Soda Core DuckDB Connector
soda-core-duckdb is a Python connector that enables Soda Core, an open-source data quality and data contract verification engine, to connect and run data quality checks against DuckDB databases. It facilitates defining data quality expectations in YAML (SodaCL) and executing scans programmatically or via CLI to validate data. The library is actively maintained as part of the broader Soda Core ecosystem, which sees frequent updates and new feature releases.
Warnings
- breaking Soda Core v4 introduced a breaking change, moving from a 'checks language' (used in `checks.yml`) to a 'Data Contracts-based syntax' (`contract.yml`). Users upgrading from Soda Core v3.x to v4.x will need to migrate their data quality definitions.
- gotcha When defining DuckDB connections in `configuration.yml` for Soda Core v3, some users have reported issues when using the `database` key to specify the DuckDB file path. Using `path` instead often resolves the problem.
- gotcha Specific versions of `soda-core` (and by extension `soda-core-duckdb`) might have strict `duckdb` version requirements. For example, `soda-core` v3.5.0 relaxed its `duckdb` dependency to `<1.1.0`.

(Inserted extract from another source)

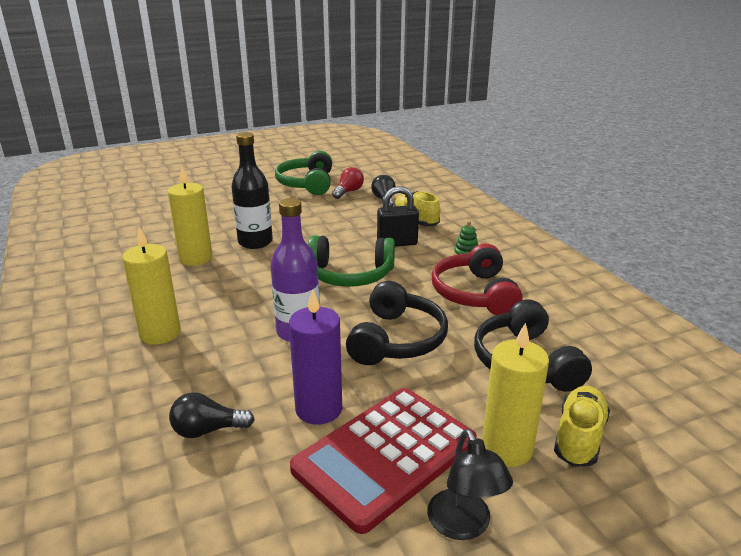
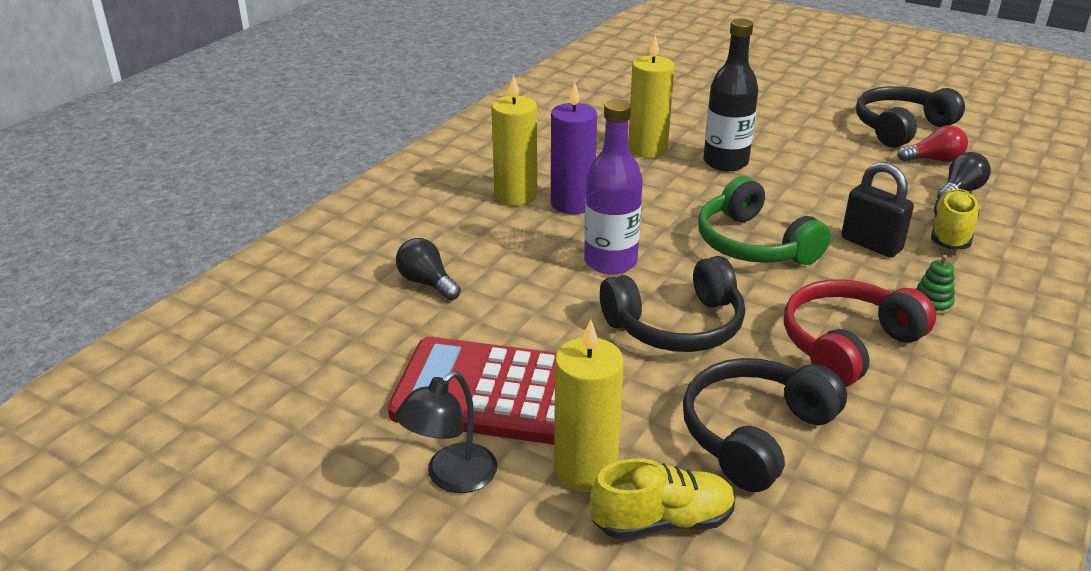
camera: 55 degrees right, 5 degrees up
(307, 184) = (901, 128): green headphones -> black headphones
(319, 409) = (514, 326): purple candle -> purple candle (572, 204)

- gotcha An `ImportError: dlopen(.../site-packages/google/protobuf/pyext/_message.cpython-310-darwin.so, 0x0002): symbol not found in flat namespace` can occur due to a transitive dependency from `opentelemetry` that gathers OSS usage statistics in Soda Core 3.x.
Install
-
pip install soda-core-duckdb
Imports
- Scan
from soda.scan import Scan
Quickstart
import os
import duckdb
from soda.scan import Scan
# 1. Create a dummy DuckDB database and a table
con = duckdb.connect(database=':memory:', read_only=False)
con.execute("CREATE TABLE my_table (id INTEGER, name VARCHAR);")
con.execute("INSERT INTO my_table VALUES (1, 'Alice'), (2, 'Bob'), (3, NULL);")
# 2. Define a data source configuration (optional for in-memory, but good practice)
# This would typically be in a configuration.yml file
# ds_config_content = """
# data_source my_duckdb:
# type: duckdb
# connection:
# database: ':memory:'
# """
# 3. Define SodaCL checks in a checks.yml file
checks_content = """
checks for my_table:
- row_count > 0
- missing_count(name) = 1
- column_count = 2
"""
with open('checks.yml', 'w') as f:
f.write(checks_content)
# 4. Programmatically run a Soda scan
scan = Scan()
scan.add_duckdb_connection(con)
scan.set_data_source_name('my_duckdb_source') # Logical name for the data source
scan.add_sodacl_yaml_files(file_paths=['checks.yml'])
print('Running Soda scan...')
scan.execute()
if scan.has_failures():
print('Scan failed!')
# Optionally, you can assert or raise an error
# scan.assert_no_checks_fail()
else:
print('Scan successful: all checks passed or warned.')
print(scan.get_logs_text())
# Clean up temporary files
os.remove('checks.yml')
con.close()